(THE DATA):
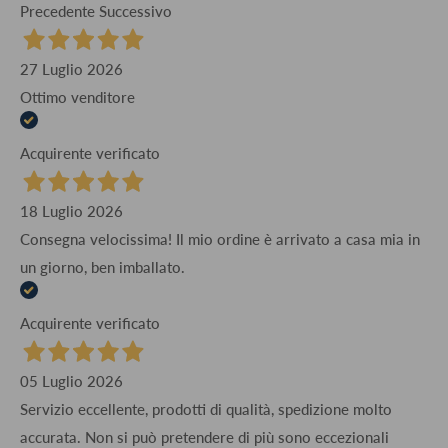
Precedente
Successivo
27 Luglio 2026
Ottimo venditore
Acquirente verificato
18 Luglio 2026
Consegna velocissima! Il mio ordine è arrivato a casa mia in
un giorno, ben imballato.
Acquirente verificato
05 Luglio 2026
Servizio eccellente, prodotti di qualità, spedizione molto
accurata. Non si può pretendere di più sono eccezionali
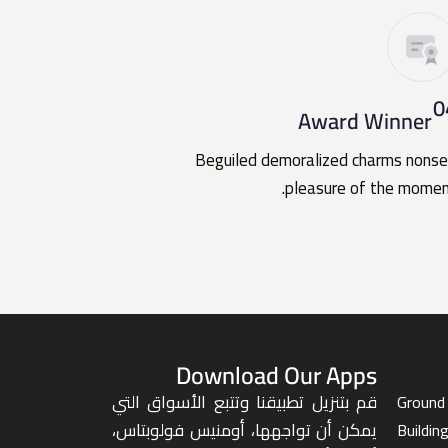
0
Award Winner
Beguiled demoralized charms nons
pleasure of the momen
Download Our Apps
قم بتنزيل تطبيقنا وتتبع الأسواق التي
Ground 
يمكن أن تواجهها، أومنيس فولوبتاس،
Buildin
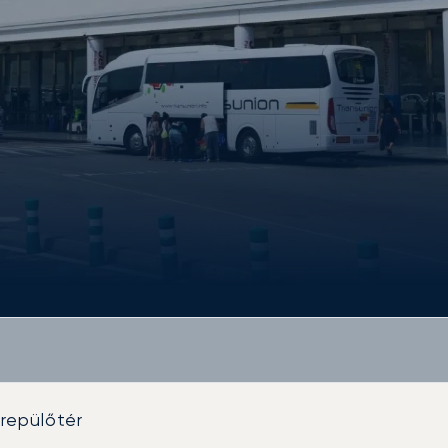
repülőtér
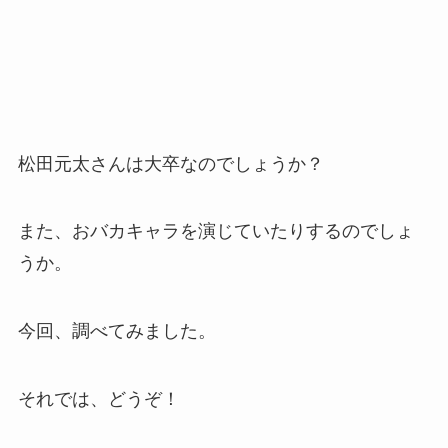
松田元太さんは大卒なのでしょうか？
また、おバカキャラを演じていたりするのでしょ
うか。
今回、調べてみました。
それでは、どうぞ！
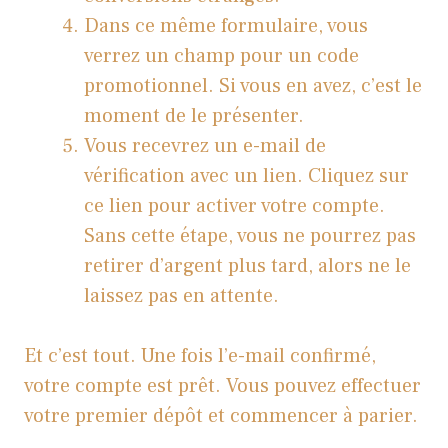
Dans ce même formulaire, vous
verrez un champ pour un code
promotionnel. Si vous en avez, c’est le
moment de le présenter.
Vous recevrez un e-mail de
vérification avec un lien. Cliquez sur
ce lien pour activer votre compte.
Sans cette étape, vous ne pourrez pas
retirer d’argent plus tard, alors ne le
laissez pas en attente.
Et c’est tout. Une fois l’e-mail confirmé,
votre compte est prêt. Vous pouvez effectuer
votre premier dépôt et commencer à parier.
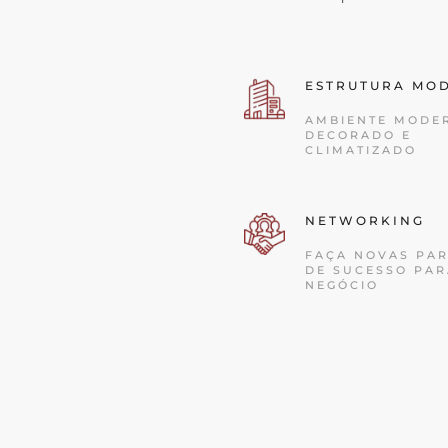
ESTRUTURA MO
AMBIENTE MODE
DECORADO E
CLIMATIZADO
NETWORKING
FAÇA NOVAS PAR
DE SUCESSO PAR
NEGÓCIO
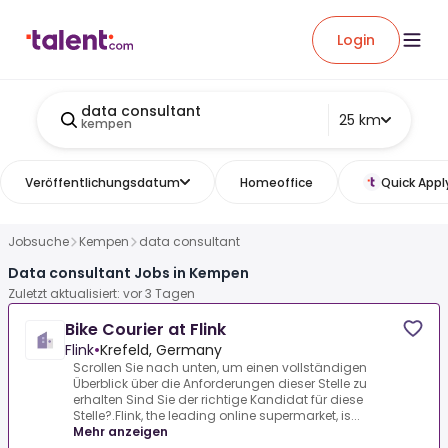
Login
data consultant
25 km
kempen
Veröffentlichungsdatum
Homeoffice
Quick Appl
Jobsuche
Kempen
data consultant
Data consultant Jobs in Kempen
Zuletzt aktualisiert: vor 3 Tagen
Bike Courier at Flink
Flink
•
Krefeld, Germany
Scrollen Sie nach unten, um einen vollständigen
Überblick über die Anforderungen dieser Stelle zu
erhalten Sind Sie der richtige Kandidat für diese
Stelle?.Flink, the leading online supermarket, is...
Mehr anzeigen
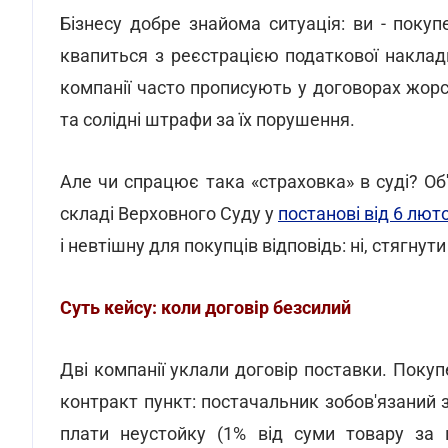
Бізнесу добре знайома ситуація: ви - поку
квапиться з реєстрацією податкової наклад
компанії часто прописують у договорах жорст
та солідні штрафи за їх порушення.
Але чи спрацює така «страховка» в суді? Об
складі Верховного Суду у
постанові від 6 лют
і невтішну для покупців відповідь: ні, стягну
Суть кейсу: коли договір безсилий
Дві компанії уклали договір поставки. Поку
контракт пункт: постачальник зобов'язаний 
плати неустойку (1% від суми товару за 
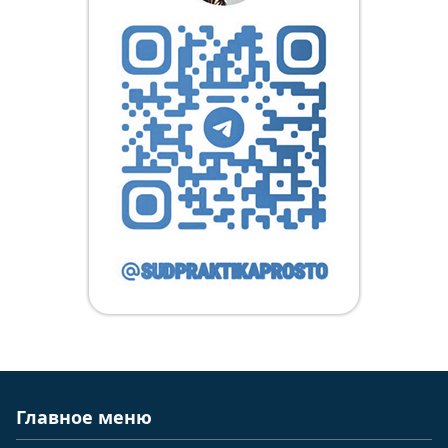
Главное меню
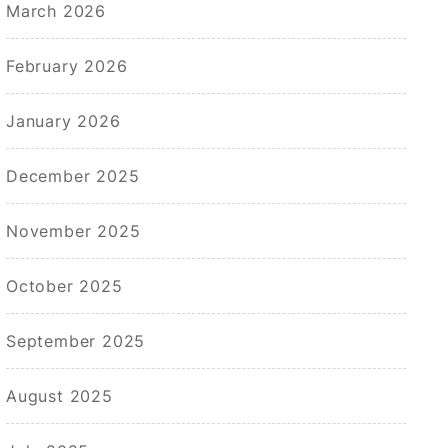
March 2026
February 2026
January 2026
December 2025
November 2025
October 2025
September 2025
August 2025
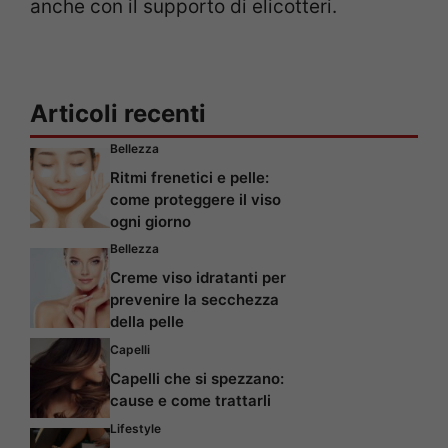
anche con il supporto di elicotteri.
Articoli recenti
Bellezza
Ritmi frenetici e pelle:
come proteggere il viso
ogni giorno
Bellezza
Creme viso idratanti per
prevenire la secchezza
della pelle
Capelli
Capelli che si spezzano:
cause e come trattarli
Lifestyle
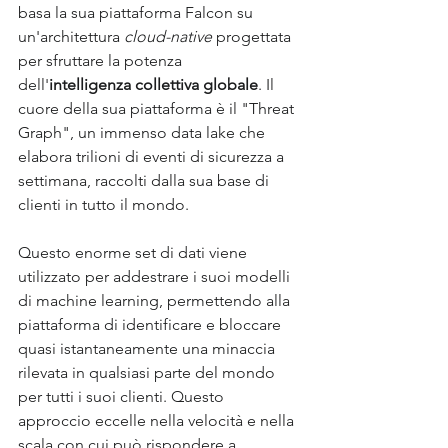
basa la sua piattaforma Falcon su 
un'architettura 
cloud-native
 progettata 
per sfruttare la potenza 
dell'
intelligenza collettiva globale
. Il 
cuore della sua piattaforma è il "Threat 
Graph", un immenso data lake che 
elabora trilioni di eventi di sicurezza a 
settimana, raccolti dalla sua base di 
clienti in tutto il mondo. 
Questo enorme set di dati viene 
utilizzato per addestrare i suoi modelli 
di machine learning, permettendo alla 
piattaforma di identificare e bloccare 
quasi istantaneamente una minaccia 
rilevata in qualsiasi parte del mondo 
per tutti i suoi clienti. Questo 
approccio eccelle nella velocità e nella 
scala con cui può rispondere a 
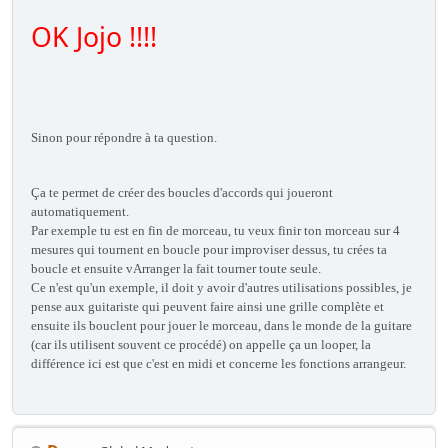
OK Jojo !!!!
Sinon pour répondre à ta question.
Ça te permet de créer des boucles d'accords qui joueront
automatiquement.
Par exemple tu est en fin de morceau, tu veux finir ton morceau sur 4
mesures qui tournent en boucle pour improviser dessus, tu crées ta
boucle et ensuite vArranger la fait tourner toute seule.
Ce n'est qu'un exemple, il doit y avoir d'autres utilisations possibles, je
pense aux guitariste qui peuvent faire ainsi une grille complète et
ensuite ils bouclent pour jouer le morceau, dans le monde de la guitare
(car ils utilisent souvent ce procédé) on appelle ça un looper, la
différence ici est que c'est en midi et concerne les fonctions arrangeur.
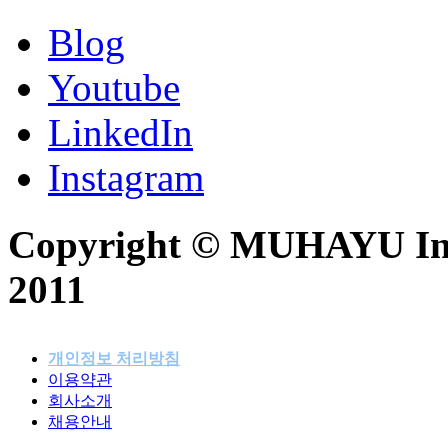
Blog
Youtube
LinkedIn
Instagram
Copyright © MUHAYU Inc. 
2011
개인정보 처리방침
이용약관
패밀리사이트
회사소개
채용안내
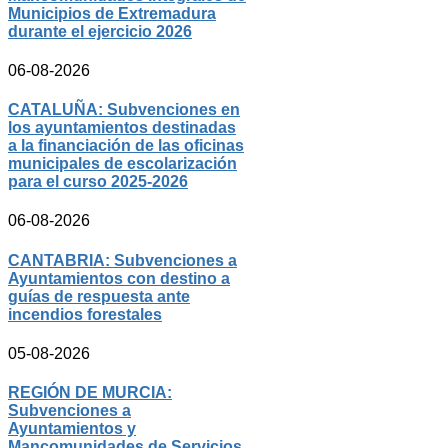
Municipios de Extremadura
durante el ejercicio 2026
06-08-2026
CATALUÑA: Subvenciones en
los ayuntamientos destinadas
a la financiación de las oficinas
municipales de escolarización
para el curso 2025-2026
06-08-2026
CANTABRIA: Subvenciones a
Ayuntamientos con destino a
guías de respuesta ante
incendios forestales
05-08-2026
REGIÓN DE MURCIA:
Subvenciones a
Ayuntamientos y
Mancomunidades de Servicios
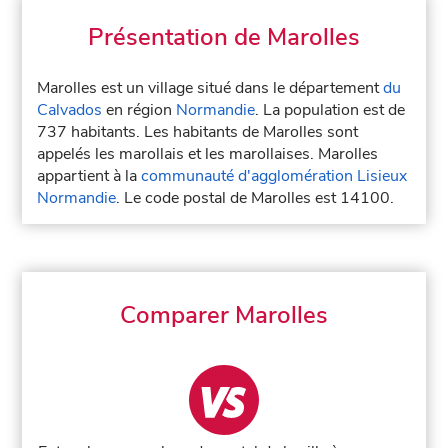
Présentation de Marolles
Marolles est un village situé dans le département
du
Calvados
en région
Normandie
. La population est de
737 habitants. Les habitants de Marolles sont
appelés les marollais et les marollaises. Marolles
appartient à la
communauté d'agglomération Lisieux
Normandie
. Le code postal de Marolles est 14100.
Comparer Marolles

(REQUIREMENT):
Using the data above, transcribe exactly the lines between those containing "utilizzato per addestrare i suoi modelli" and "CATALUÑA: Subvenciones en", inclusive, and leave every picture behind.

(YOUR SOLUTION):
utilizzato per addestrare i suoi modelli 
di machine learning, permettendo alla 
piattaforma di identificare e bloccare 
quasi istantaneamente una minaccia 
rilevata in qualsiasi parte del mondo 
per tutti i suoi clienti. Questo 
approccio eccelle nella velocità e nella 
scala con cui può rispondere a 
OK Jojo !!!!
Sinon pour répondre à ta question.
Ça te permet de créer des boucles d'accords qui joueront
automatiquement.
Par exemple tu est en fin de morceau, tu veux finir ton morceau sur 4
mesures qui tournent en boucle pour improviser dessus, tu crées ta
boucle et ensuite vArranger la fait tourner toute seule.
Ce n'est qu'un exemple, il doit y avoir d'autres utilisations possibles, je
pense aux guitariste qui peuvent faire ainsi une grille complète et
ensuite ils bouclent pour jouer le morceau, dans le monde de la guitare
(car ils utilisent souvent ce procédé) on appelle ça un looper, la
différence ici est que c'est en midi et concerne les fonctions arrangeur.
Blog
Youtube
LinkedIn
Instagram
Copyright © MUHAYU Inc. 
2011
개인정보 처리방침
이용약관
패밀리사이트
회사소개
채용안내
Municipios de Extremadura
durante el ejercicio 2026
06-08-2026
CATALUÑA: Subvenciones en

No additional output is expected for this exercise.